Stored records
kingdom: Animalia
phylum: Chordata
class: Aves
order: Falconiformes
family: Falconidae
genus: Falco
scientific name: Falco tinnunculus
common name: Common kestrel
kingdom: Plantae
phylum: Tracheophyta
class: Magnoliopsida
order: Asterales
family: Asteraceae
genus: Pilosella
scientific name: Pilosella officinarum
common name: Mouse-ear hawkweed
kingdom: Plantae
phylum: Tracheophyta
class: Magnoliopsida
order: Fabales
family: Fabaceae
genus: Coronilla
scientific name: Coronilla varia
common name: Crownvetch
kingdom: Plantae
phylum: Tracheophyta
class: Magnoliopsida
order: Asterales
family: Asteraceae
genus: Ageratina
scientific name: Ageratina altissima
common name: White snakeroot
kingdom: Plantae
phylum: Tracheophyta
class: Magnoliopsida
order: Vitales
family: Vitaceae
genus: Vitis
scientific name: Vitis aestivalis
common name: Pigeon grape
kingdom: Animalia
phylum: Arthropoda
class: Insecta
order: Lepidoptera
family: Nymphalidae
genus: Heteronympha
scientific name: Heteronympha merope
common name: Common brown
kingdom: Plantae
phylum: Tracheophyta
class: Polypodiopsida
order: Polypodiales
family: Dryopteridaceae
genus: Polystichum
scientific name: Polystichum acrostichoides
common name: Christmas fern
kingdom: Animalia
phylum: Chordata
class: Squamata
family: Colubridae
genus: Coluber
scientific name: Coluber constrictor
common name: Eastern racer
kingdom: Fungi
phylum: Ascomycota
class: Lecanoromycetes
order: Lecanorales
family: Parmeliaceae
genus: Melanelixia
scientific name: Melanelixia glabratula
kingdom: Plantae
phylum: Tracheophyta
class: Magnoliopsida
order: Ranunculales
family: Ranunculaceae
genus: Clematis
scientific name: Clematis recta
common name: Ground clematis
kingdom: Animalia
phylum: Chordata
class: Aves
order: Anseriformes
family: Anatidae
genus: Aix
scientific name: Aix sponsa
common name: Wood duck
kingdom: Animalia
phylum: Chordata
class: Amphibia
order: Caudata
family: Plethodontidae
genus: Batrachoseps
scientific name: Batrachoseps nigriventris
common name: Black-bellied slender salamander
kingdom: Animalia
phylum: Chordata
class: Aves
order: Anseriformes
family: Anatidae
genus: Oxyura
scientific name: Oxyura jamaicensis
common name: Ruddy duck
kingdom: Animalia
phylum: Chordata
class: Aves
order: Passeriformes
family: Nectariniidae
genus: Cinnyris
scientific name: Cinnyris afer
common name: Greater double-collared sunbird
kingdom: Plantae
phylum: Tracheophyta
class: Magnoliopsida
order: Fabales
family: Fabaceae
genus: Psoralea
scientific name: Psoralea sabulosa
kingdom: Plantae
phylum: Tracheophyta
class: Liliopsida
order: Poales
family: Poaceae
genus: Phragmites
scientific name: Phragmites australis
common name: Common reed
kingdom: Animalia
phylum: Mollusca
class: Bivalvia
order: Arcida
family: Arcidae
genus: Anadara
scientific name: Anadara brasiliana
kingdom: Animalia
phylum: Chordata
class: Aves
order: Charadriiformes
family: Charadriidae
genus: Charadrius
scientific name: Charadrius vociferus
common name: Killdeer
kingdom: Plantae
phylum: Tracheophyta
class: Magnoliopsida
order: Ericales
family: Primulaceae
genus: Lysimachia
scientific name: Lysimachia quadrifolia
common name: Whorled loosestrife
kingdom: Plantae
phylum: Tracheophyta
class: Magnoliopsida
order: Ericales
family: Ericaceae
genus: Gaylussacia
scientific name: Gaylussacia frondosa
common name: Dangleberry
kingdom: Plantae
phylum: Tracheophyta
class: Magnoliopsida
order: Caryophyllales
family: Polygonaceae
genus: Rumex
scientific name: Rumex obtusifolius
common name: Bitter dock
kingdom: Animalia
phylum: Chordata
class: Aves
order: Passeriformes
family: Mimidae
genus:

> [EXERCISE REQUIREMENTS] Can you put every line of the records above into a JSON list of strings, one string per line, with blank lines left out?

> [IN RESPONSE]
[
  "kingdom: Animalia",
  "phylum: Chordata",
  "class: Aves",
  "order: Falconiformes",
  "family: Falconidae",
  "genus: Falco",
  "scientific name: Falco tinnunculus",
  "common name: Common kestrel",
  "kingdom: Plantae",
  "phylum: Tracheophyta",
  "class: Magnoliopsida",
  "order: Asterales",
  "family: Asteraceae",
  "genus: Pilosella",
  "scientific name: Pilosella officinarum",
  "common name: Mouse-ear hawkweed",
  "kingdom: Plantae",
  "phylum: Tracheophyta",
  "class: Magnoliopsida",
  "order: Fabales",
  "family: Fabaceae",
  "genus: Coronilla",
  "scientific name: Coronilla varia",
  "common name: Crownvetch",
  "kingdom: Plantae",
  "phylum: Tracheophyta",
  "class: Magnoliopsida",
  "order: Asterales",
  "family: Asteraceae",
  "genus: Ageratina",
  "scientific name: Ageratina altissima",
  "common name: White snakeroot",
  "kingdom: Plantae",
  "phylum: Tracheophyta",
  "class: Magnoliopsida",
  "order: Vitales",
  "family: Vitaceae",
  "genus: Vitis",
  "scientific name: Vitis aestivalis",
  "common name: Pigeon grape",
  "kingdom: Animalia",
  "phylum: Arthropoda",
  "class: Insecta",
  "order: Lepidoptera",
  "family: Nymphalidae",
  "genus: Heteronympha",
  "scientific name: Heteronympha merope",
  "common name: Common brown",
  "kingdom: Plantae",
  "phylum: Tracheophyta",
  "class: Polypodiopsida",
  "order: Polypodiales",
  "family: Dryopteridaceae",
  "genus: Polystichum",
  "scientific name: Polystichum acrostichoides",
  "common name: Christmas fern",
  "kingdom: Animalia",
  "phylum: Chordata",
  "class: Squamata",
  "family: Colubridae",
  "genus: Coluber",
  "scientific name: Coluber constrictor",
  "common name: Eastern racer",
  "kingdom: Fungi",
  "phylum: Ascomycota",
  "class: Lecanoromycetes",
  "order: Lecanorales",
  "family: Parmeliaceae",
  "genus: Melanelixia",
  "scientific name: Melanelixia glabratula",
  "kingdom: Plantae",
  "phylum: Tracheophyta",
  "class: Magnoliopsida",
  "order: Ranunculales",
  "family: Ranunculaceae",
  "genus: Clematis",
  "scientific name: Clematis recta",
  "common name: Ground clematis",
  "kingdom: Animalia",
  "phylum: Chordata",
  "class: Aves",
  "order: Anseriformes",
  "family: Anatidae",
  "genus: Aix",
  "scientific name: Aix sponsa",
  "common name: Wood duck",
  "kingdom: Animalia",
  "phylum: Chordata",
  "class: Amphibia",
  "order: Caudata",
  "family: Plethodontidae",
  "genus: Batrachoseps",
  "scientific name: Batrachoseps nigriventris",
  "common name: Black-bellied slender salamander",
  "kingdom: Animalia",
  "phylum: Chordata",
  "class: Aves",
  "order: Anseriformes",
  "family: Anatidae",
  "genus: Oxyura",
  "scientific name: Oxyura jamaicensis",
  "common name: Ruddy duck",
  "kingdom: Animalia",
  "phylum: Chordata",
  "class: Aves",
  "order: Passeriformes",
  "family: Nectariniidae",
  "genus: Cinnyris",
  "scientific name: Cinnyris afer",
  "common name: Greater double-collared sunbird",
  "kingdom: Plantae",
  "phylum: Tracheophyta",
  "class: Magnoliopsida",
  "order: Fabales",
  "family: Fabaceae",
  "genus: Psoralea",
  "scientific name: Psoralea sabulosa",
  "kingdom: Plantae",
  "phylum: Tracheophyta",
  "class: Liliopsida",
  "order: Poales",
  "family: Poaceae",
  "genus: Phragmites",
  "scientific name: Phragmites australis",
  "common name: Common reed",
  "kingdom: Animalia",
  "phylum: Mollusca",
  "class: Bivalvia",
  "order: Arcida",
  "family: Arcidae",
  "genus: Anadara",
  "scientific name: Anadara brasiliana",
  "kingdom: Animalia",
  "phylum: Chordata",
  "class: Aves",
  "order: Charadriiformes",
  "family: Charadriidae",
  "genus: Charadrius",
  "scientific name: Charadrius vociferus",
  "common name: Killdeer",
  "kingdom: Plantae",
  "phylum: Tracheophyta",
  "class: Magnoliopsida",
  "order: Ericales",
  "family: Primulaceae",
  "genus: Lysimachia",
  "scientific name: Lysimachia quadrifolia",
  "common name: Whorled loosestrife",
  "kingdom: Plantae",
  "phylum: Tracheophyta",
  "class: Magnoliopsida",
  "order: Ericales",
  "family: Ericaceae",
  "genus: Gaylussacia",
  "scientific name: Gaylussacia frondosa",
  "common name: Dangleberry",
  "kingdom: Plantae",
  "phylum: Tracheophyta",
  "class: Magnoliopsida",
  "order: Caryophyllales",
  "family: Polygonaceae",
  "genus: Rumex",
  "scientific name: Rumex obtusifolius",
  "common name: Bitter dock",
  "kingdom: Animalia",
  "phylum: Chordata",
  "class: Aves",
  "order: Passeriformes",
  "family: Mimidae",
  "genus:"
]